Ha resultado ser el cuarto de la serie jineteril un conocido caballista, inarmónica mezcla de plebeyo alucinado, de activista mitómano y de ególatra componedor de expoliaciones. Con nada de caballero y todo de montador al servicio de la trilateral extranjería. Sin corcel brioso ni soberano que lo transporte, antes un jumento vil privatizado y con amo exigente. Su nombre es muerte, si ha de aplicársele sin irreverencia alguna la visión de San Juan. Y la muerte que traerá se llamará también hambre, persecución y peste. Herida letal al alma, como nos lo ha interpretado Castellani.

Es hora de impedirle el galope depredador y el estropicio. A él, y a quienes lo mandan y secundan. A él y a este Modelo innoble para el que sirven de palafreneros a sueldo. Y de impedírselo con la concertación de todas las conductas argentinas, movilizadas en un repudio unánime, sostenido, constante.
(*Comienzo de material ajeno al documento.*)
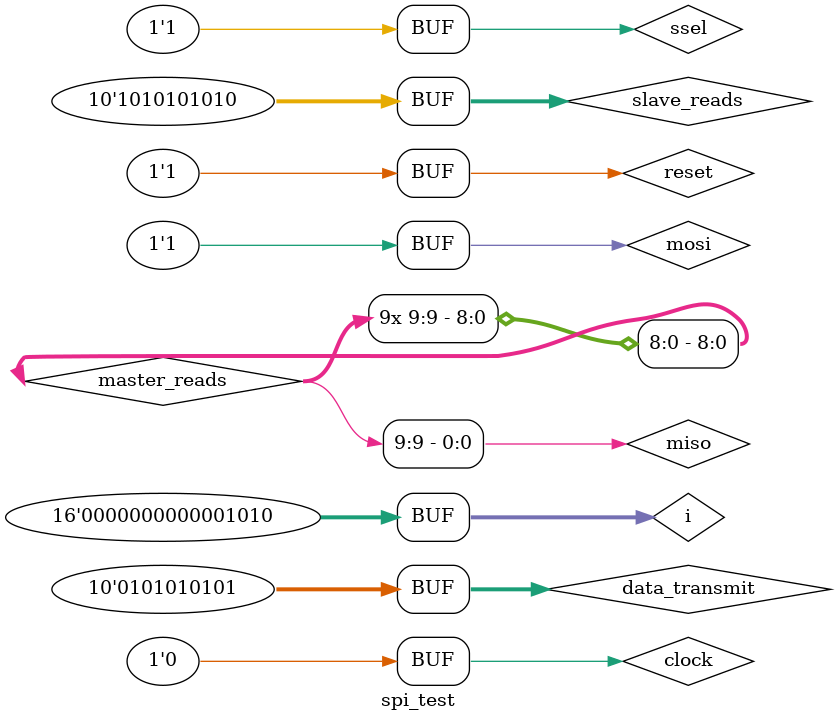
<source format=v>
module spi_test();

  parameter width=10;

  reg reset;
  reg clock;
  reg ssel;
  reg mosi;
  wire miso;
  wire data_valid;

  wire [width-1:0] data_recieved;
  reg [width-1:0] data_transmit;

  reg [width-1:0] slave_reads;
  reg [width-1:0] master_reads;

  spi #(width) DUT(reset, clock, ssel, mosi, miso, data_recieved, data_transmit, data_valid);

  reg [15:0] i;

  initial begin
    reset = 1;
    clock = 0;
    ssel = 1;
    mosi = 1;

    data_transmit = 10'h155;
    slave_reads = 10'h2AA;

    i = 0;
    
    #10 reset = 0;
    #10 reset = 1;

    #10 ssel = 0;

    for (i = 0; i < width;  i = i + 1) begin
      mosi = slave_reads[(width-1) - i];

      #10 clock = 1;
      master_reads[(width - 1) - i] = miso;

      #10 clock = 0;
    end

    #10 ssel = 1;
    mosi = 1;

  end

endmodule

</source>
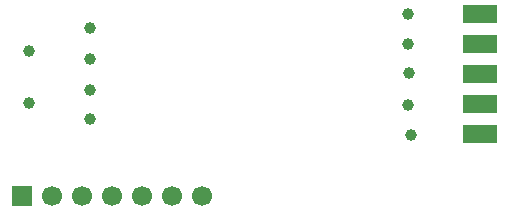
<source format=gbr>
%TF.GenerationSoftware,KiCad,Pcbnew,9.0.6*%
%TF.CreationDate,2025-12-15T15:35:09+00:00*%
%TF.ProjectId,_2 Blaster,a3322042-6c61-4737-9465-722e6b696361,rev?*%
%TF.SameCoordinates,Original*%
%TF.FileFunction,Soldermask,Bot*%
%TF.FilePolarity,Negative*%
%FSLAX46Y46*%
G04 Gerber Fmt 4.6, Leading zero omitted, Abs format (unit mm)*
G04 Created by KiCad (PCBNEW 9.0.6) date 2025-12-15 15:35:09*
%MOMM*%
%LPD*%
G01*
G04 APERTURE LIST*
%ADD10R,3.000000X1.524000*%
%ADD11C,1.000000*%
%ADD12R,1.700000X1.700000*%
%ADD13C,1.700000*%
G04 APERTURE END LIST*
D10*
%TO.C,JTAG1*%
X131667250Y-89601675D03*
X131667250Y-92141675D03*
X131667250Y-94681675D03*
X131667250Y-97221675D03*
X131667250Y-99761675D03*
%TD*%
D11*
%TO.C,J2*%
X93477025Y-92697575D03*
X93477025Y-97097575D03*
%TD*%
D12*
%TO.C,J1*%
X92916375Y-105000000D03*
D13*
X95456375Y-105000000D03*
X97996375Y-105000000D03*
X100536375Y-105000000D03*
X103076375Y-105000000D03*
X105616375Y-105000000D03*
X108156375Y-105000000D03*
%TD*%
D11*
%TO.C,TP7*%
X125700000Y-94600000D03*
%TD*%
%TO.C,TP8*%
X125600000Y-97300000D03*
%TD*%
%TO.C,TP2*%
X98700000Y-93400000D03*
%TD*%
%TO.C,TP1*%
X98700000Y-90800000D03*
%TD*%
%TO.C,TP4*%
X98700000Y-98500000D03*
%TD*%
%TO.C,TP5*%
X125600000Y-89600000D03*
%TD*%
%TO.C,TP9*%
X125800000Y-99800000D03*
%TD*%
%TO.C,TP3*%
X98700000Y-96000000D03*
%TD*%
%TO.C,TP6*%
X125600000Y-92100000D03*
%TD*%
M02*

</source>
Por si desfallecieran en el intento las fuerzas humanas, bien estará recordar —ya sin aplicabilidades forzadas ni metáforas terrenas— que el mismo sacro texto, nos habla de “un caballo blanco, y el jinete sobre él, llevando un arco. Y le fue dada la corona, y salió vencedor y para vencer” (Apocalipsis, 6, 2). No habrá cuadrúpedo que pueda resultarle antagonista.

Como es seguro que despida estas líneas la eterna risa burlesca de los “estrategas de la praxis política”, sirva recordar una vez más la conocida sentencia de León Bloy: “cuando quiero enterarme de las últimas noticias, leo el Apocalipsis”.